Senada dengan Jenkins, Adi Rusli selaku Country Manager Indonesia untuk Palo Alto Networks menekankan bahwa keamanan selalu berhubungan dengan risiko. Menurutnya, setiap organisasi, baik pemerintah maupun swasta, memiliki tingkat toleransi risiko (risk appetite) yang berbeda.
Sehingga yang terpenting adalah menentukan prioritas dan mengidentifikasi area yang perlu didahulukan. Pasalnya tidak semuanya bisa dilindungi secara menyeluruh, karena "jika ingin mengamankan semuanya, biasanya biaya yang dibutuhkan akan sangat besar," jelasnya.
Adi juga mengingatkan bahwa meskipun teknologi terus berkembang, keamanan siber tidak akan pernah mencapai 100%.

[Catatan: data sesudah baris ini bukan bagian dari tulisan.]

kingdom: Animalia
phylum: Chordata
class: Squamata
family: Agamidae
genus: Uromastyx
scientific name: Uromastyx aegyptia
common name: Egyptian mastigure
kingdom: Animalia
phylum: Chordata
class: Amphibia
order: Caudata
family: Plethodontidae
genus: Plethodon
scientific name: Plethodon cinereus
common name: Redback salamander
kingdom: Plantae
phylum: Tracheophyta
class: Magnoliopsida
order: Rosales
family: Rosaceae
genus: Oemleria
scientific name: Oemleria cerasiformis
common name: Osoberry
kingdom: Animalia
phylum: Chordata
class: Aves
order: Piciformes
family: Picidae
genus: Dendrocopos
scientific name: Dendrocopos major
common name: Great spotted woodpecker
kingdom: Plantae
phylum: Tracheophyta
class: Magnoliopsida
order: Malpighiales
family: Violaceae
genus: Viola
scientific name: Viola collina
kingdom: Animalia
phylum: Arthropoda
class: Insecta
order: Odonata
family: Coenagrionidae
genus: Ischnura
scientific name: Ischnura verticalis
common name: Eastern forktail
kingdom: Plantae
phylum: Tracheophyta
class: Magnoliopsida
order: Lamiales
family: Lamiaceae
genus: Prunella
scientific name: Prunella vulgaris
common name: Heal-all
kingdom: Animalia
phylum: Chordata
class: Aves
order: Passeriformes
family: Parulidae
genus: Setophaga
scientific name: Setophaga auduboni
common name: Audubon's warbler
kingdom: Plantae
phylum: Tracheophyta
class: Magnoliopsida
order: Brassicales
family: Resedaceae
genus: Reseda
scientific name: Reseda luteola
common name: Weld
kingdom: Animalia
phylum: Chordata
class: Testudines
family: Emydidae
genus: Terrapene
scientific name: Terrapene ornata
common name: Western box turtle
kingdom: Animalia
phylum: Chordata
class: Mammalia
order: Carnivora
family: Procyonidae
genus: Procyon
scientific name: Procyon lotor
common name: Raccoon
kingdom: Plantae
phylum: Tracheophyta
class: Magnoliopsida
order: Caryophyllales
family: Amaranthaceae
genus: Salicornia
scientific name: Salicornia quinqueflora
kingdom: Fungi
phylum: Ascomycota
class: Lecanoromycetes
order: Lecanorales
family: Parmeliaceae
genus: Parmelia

"Yang paling utama adalah kesiapan organisasi dalam mendeteksi dan merespons jika terjadi pelanggaran keamanan (breach). Seperti yang kita tahu sejak dulu, ada hubungan antara polisi dan maling—hingga kini pun masih begitu. Kadang maling lebih cepat, tetapi sering kali polisi juga berhasil menangkap mereka."
"Analogi ini tetap relevan, terlepas dari inovasi teknologi yang terus berkembang, seperti artificial intelligence, dan bahkan quantum computing. Kemajuan ini akan semakin meningkatkan eksposur terhadap risiko keamanan, sehingga langkah mitigasi yang tepat menjadi semakin krusial," pungkasnya.
Sekadar catatan, PDN sendiri merupakan fasilitas pusat data untuk keperluan penempatan, penyimpanan dan pengolahan data, serta pemulihan data yang nantinya digunakan secara bagi data oleh instansi pusat dan pemerintah daerah, untuk saling terhubung di Indonesia.
Bahkan Kementerian Komunikasi dan Digital (Kemenkomdigi) menyatakan proyek Pusat Data Nasional (PDN) di Cikarang, Bekasi dapat beroperasi pada Maret 2025.
"Rencananya Maret [PDN di Cikarang beroperasi]," kata Wakil Menteri Kemenkomdigi Nezar Patria ketika ditemui disela acara peluncuran IC4 di Jakarta, Selasa (25/2/2025).
Meski tak memberikan detail atau tanggal peluncuran pastinya, tetapi Nezar menyebut PDN Cikarang tersebut telah memasuki penyelesain akhir dan pemantauan, sebelum PDN dioperasikan.
"Terutama soal keamanan cyber-nya juga kita sudah minta bantuan BSSN juga untuk melakukan semacam review bagaimana instrumen-instrumen untuk mencegah kejahatan cyber ya atau serangan cyber itu bisa dipenuhi oleh PDN gitu ya," jelas dia.
"Jadi sebelum dimulai kita sudah membuat semacam review keamanan sibernya dari sudut cyber security-nya dan kita berhubungan sama dengan BSSN untuk melakukan review itu. Jadi begitu dia udah comply dengan standar keamanan yang ada di BSSN, baru nanti itu akan dimulai," pungkasnya.